Nos dois primeiros dias de aula, em uma vila acima do porto de Chittagong, em Bangladesh, Maung Nyeu foi submetido à palmatória. Não porque tinha feito alguma travessura. Ele simplesmente não conseguia entender o que o professor estava dizendo, tampouco o que estava escrito nos livros.
Andrea Valentino
Embora o bengali, o idioma oficial, seja a língua materna de 98% da população, Nyeu foi criado entre os Marma, um dos vários grupos étnicos minoritários da região, que tem sua própria língua, o marma.
Por fim, ele acabou conseguindo escapar desse ciclo de falta de conhecimento e punição. Depois de aprender bengali em casa, ele voltou para a escola e foi para a universidade. Agora, é aluno de doutorado na Universidade Harvard, nos Estados Unidos.
Porém, Nyeu nunca se esqueceu de seus primeiros dias na escola. Ele passa boa parte do tempo nas colinas onde cresceu, onde fundou a instituição Our Golden Hour, organização sem fins lucrativos que luta para manter o marma e vários outros idiomas vivos.
Há entre 6 mil e 7 mil línguas no mundo. No entanto, 96% são faladas por apenas 3% da população global. E 85% correm o risco de extinção, como o marma.
Assim como as palavras faladas, o sistema de escrita de cada idioma também está ameaçado. Quando falamos sobre “línguas ameaçadas”, a maioria de nós pensa na versão oral primeiro. Mas seus alfabetos podem nos dizer muito sobre as culturas de onde vieram.
Igualmente impressionante é até onde as pessoas vão para salvar sua escrita ou para inventar alfabetos totalmente novos e espalhá-los pelo mundo.
Preservação da escrita
Em agosto de 2018, a Unesco anunciou orgulhosamente que 2019 seria o ano das línguas indígenas.
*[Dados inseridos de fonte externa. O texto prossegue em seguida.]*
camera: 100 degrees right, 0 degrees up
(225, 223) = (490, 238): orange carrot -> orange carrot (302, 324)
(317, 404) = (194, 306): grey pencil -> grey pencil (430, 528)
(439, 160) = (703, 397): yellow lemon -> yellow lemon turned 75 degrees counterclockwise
Ao lançar um site dedicado ao projeto, a organização alertou para a necessidade de “preservar, revitalizar e promover idiomas indígenas em todo o mundo”.
Mas enquanto muitos se concentram na palavra falada, a forma como as diferentes culturas escrevem é frequentemente ignorada. Isso pode ter a ver com a artificialidade dos alfabetos.
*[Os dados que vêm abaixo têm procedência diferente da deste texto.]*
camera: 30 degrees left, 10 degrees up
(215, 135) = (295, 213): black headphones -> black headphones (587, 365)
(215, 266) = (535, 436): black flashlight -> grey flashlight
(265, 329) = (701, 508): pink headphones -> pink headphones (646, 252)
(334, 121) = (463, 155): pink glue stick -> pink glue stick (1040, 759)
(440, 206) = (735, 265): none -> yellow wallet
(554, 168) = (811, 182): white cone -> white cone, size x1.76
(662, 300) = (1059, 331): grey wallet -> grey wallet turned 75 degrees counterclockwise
A linguagem é inata para todos os seres humanos, mas a escrita precisa ser criada e aprendida ativamente. Mas isso nem sempre acontece.
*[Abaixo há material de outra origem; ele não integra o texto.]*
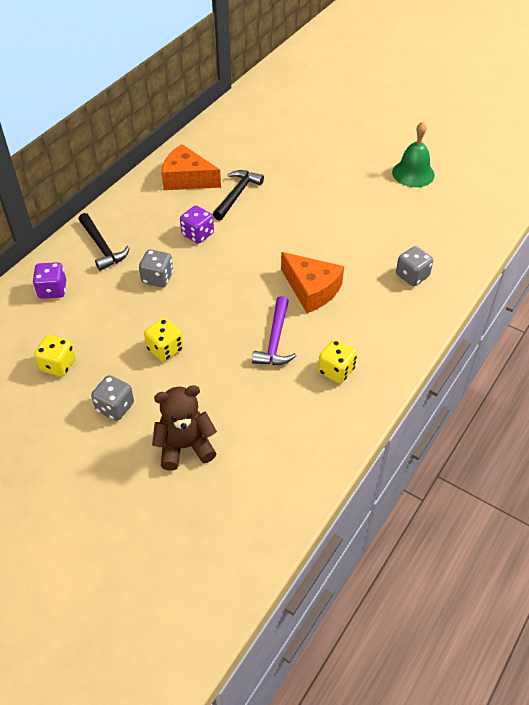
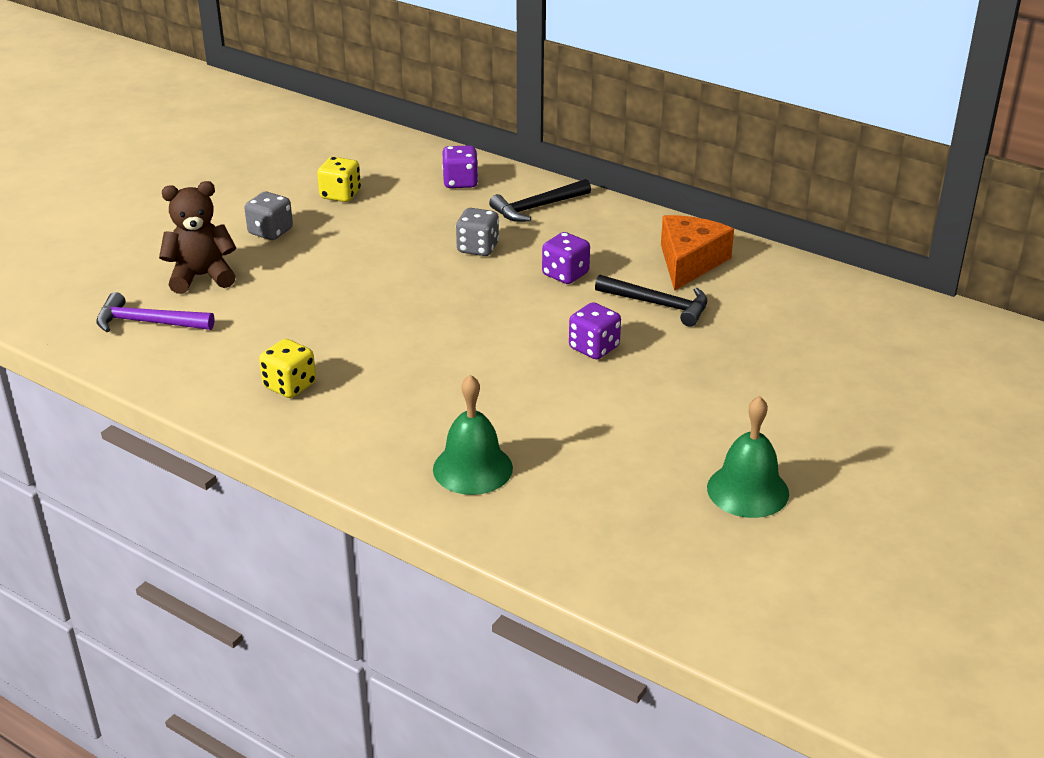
camera: 90 degrees right, 15 degrees down
(165, 349) = (352, 258): yellow dice -> none
(185, 446) = (201, 277): brown teddy bear -> brown teddy bear turned 90 degrees counterclockwise
(275, 340) = (354, 337): purple hammer -> purple hammer (148, 323)
(285, 223) = (594, 348): none -> purple dice
(311, 289) = (448, 369): orange cheese -> none
(412, 276) = (472, 468): grey dice -> green bell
Mesmo em meados do século 19, apenas 10% dos adultos sabiam escrever, e há apenas cerca de 140 sistemas de escrita em uso hoje.
Isso pode dar a entender, diz Tim Brookes, fundador do Projeto de Alfabetos Ameaçados, que escrever parece ser menos vital para a humanidade do que falar.
“A linguística surgiu como campo de conhecimento com base na premissa de que a escrita é um subproduto acidental da linguagem oral”, explica Brookes, que também lidera o Atlas de Alfabetos Ameaçados, um banco de dados interativo de sistemas de escrita que correm perigo de extinção.
Os linguistas concordam com a avaliação de Brookes. “Os alfabetos e escritas ameaçados não recebem a mesma atenção que as línguas”, diz Sheena Shah, especialista em idiomas ameaçados da Universidade SOAS, em Londres.
Pela própria artificialidade, os alfabetos sem dúvida dizem mais sobre uma cultura do que a língua. A começar pelos caracteres.
Por exemplo, os fortes riscos dos caracteres do alfabeto das runas dão vida à Escandinávia da Idade das Trevas: cada caracter foi meticulosamente gravado em rochas. Por outro lado, sistemas de escrita complexos como o chinês só se desenvolveram após a invenção do papel.